_THE TASK_
Return all of the listing word for word; the pictures stay out.

_ENTRIES SUPPLIED_
========================================================================
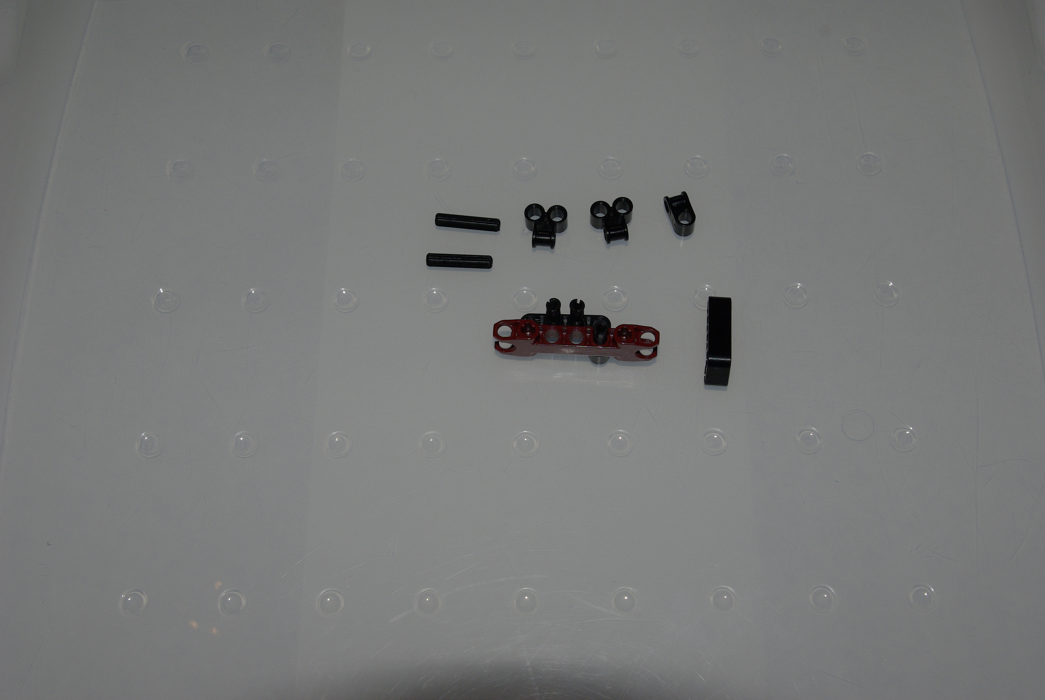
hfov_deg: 42.3
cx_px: 522
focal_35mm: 46
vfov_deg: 29.0
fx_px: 1351
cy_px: 350
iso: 400
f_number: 8
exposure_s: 1/45
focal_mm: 31
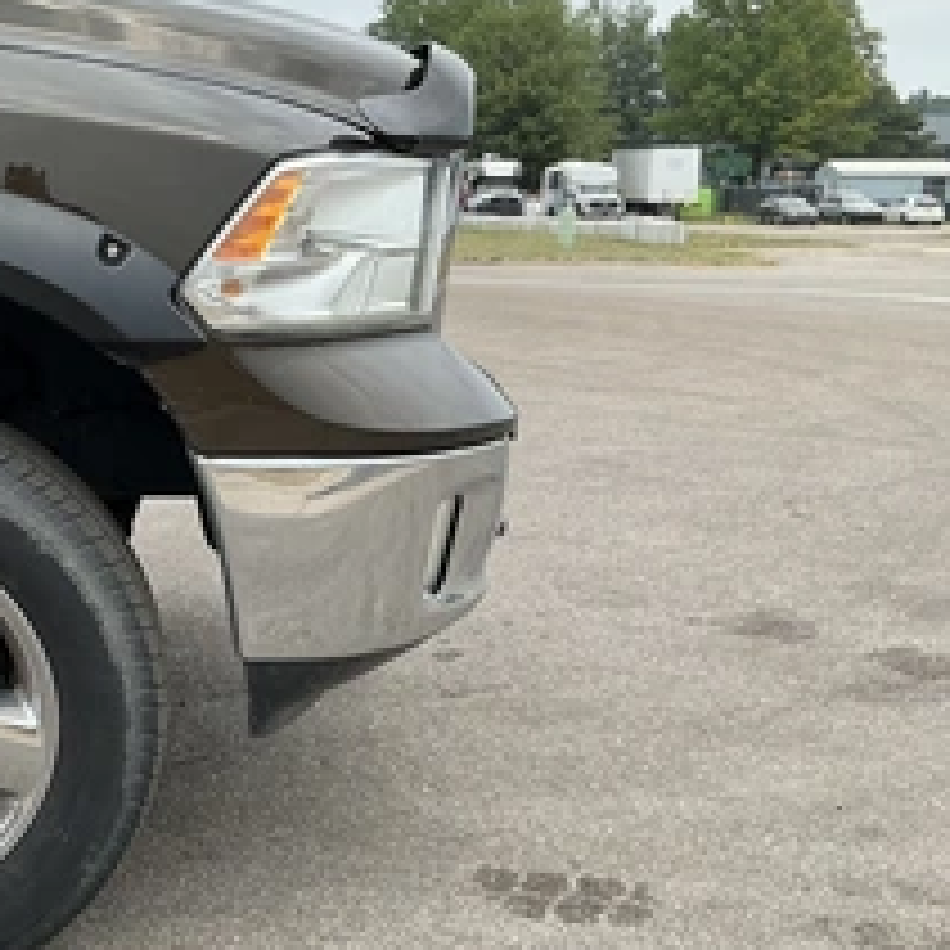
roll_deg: -0.8
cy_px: 468
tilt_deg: -8.8
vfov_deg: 36.1
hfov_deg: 34.4
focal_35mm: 47
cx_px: 131
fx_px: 1459
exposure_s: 1/883
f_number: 1.8
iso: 25
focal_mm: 3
========================================================================
_RESULT OF THE EXERCISE_
hfov_deg: 42.3
cx_px: 522
focal_35mm: 46
vfov_deg: 29.0
fx_px: 1351
cy_px: 350
iso: 400
f_number: 8
exposure_s: 1/45
focal_mm: 31
roll_deg: -0.8
cy_px: 468
tilt_deg: -8.8
vfov_deg: 36.1
hfov_deg: 34.4
focal_35mm: 47
cx_px: 131
fx_px: 1459
exposure_s: 1/883
f_number: 1.8
iso: 25
focal_mm: 3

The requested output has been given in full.